MIRA MESA — Each month Bryan Devore and Clare McKee are slowly becoming the talk of Carlsbad.
The two have found their niche using Facebook Live each month to educate viewers on different aspects of the city.
And earlier this month, they hit ratings gold with “Real Talk Carlsbad” when the show dipped its toes into the mayoral race. Devore and McKee hosted a public debate format between incumbent Mayor Matt Hall and challenger Councilwoman Cori Schumacher.
But over the past nearly two years, the show has rapidly grown while aiming to deliver information relevant to viewers.
“It’s been really positive,” Devore said of the show. “I’ve gone out and looked for guests that I thought would educate people in Carlsbad. I care about Carlsbad.”
By day, Carlsbad resident Devore, 48, is a realtor with the Devore Realty Group. He stumbled into broadcasting several years ago after he was booked as a guest on “Smarter San Diego” with Derrick Evens, the parent to “Real Talk Carlsbad.”
Soon, “Real Talk San Diego” was spawned from the “Smarter San Diego” radio program, for which Devore was a correspondent, and included other niche “Real Talk” programs for various cities throughout San Diego County. Devore was asked to host the Carlsbad show, which is shot in Mira Mesa, as management felt he had a good pulse on the city and camera presence.

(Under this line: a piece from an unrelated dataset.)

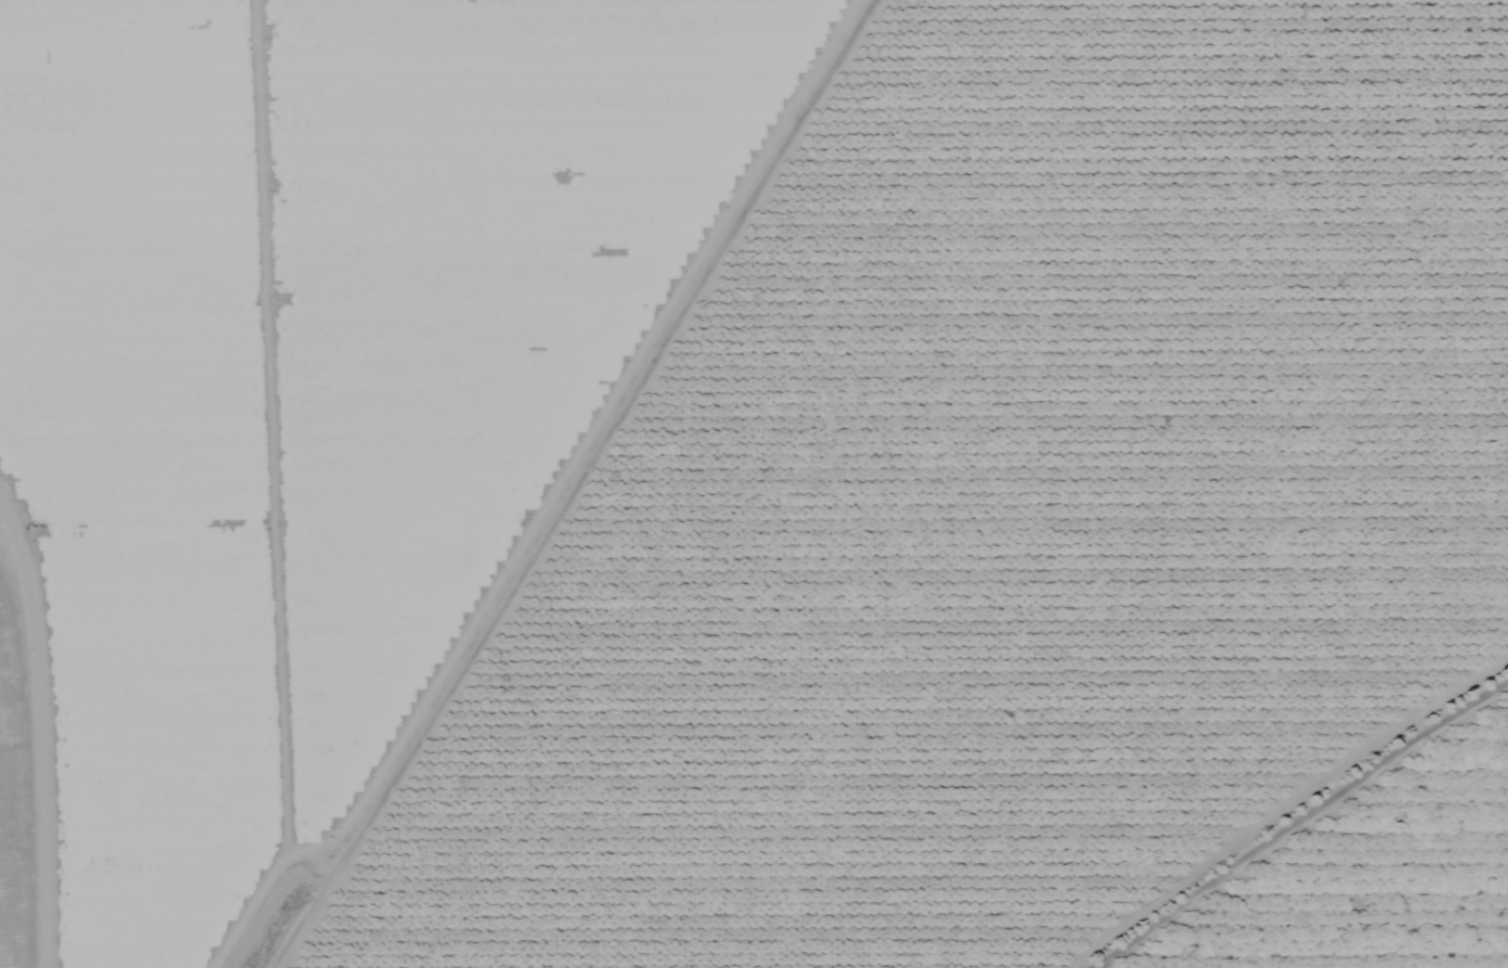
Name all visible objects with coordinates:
crop: (315, 401)
road: (608, 420)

“My first show was actually hosted by Clare because I was too chicken to do my own show,” he recalled. “I started hosting it the next month myself … so it’s been almost two years now. What got me comfortable was being a guest on ‘Smarter San Diego’ show. It was when I was leading the conversation I became uncomfortable.”
McKee, 27, meanwhile, is the workhorse of the program. She produces, books and prepares guests, does some advertising sales and sponsorships. But it’s not just for the Carlsbad program. She also holds those responsibilities for about 30 other programs under the corporate umbrella, making her the backbone of the show.
“It’s important to us to highlight the people behind the business,” McKee said. “Getting to know that aspect of your guest I believe is also really important. Rather than just the fun fact.”
She and Devore said the goal of the program is to educate viewers and to remain apolitical with its programming, minus the debate. Topics range from estate planning, seniors, health and wellness, features on nonprofits, businesses and other happenings in the city.
However, Devore walked into a buzz saw in 2016 when he did a report, what he thought was an educational piece, on the controversial Measure A proposal for a luxury mall. He was blasted by residents, who lobbed accusations at Devore of being a supporter of the measure, especially since his guest was Hall.
“I thought it was educational,” he said. “I was totally trying to be educational. Totally a wake-up call.”
Despite the speed bump, Devore has settled into his role as host. The show’s “ratings” have steadily increased since its January 2017 launch. The show’s second-most-watched program came from the Carlsbad High School TV broadcast class, which took over program.
McKee said they gave the kids full editorial control and people responded to their broadcast. However, Carlsbad High School TV was no match for the highly anticipated mayoral debate. The debate reached more than 12,000 people and generated 4,200 organic impressions and 360 comments, many of which were attacks on other commenters.
Looking forward, though, Devore said he wants to expand and find new avenues to explore.
“I want to let more people know what’s out there,” he said. “I want to go off the beaten path.”
The show also spawned other versions in cities such as Solana Beach, La Mesa, San Marcos and Carmel Valley. McKee said the company is looking to expand into other cities.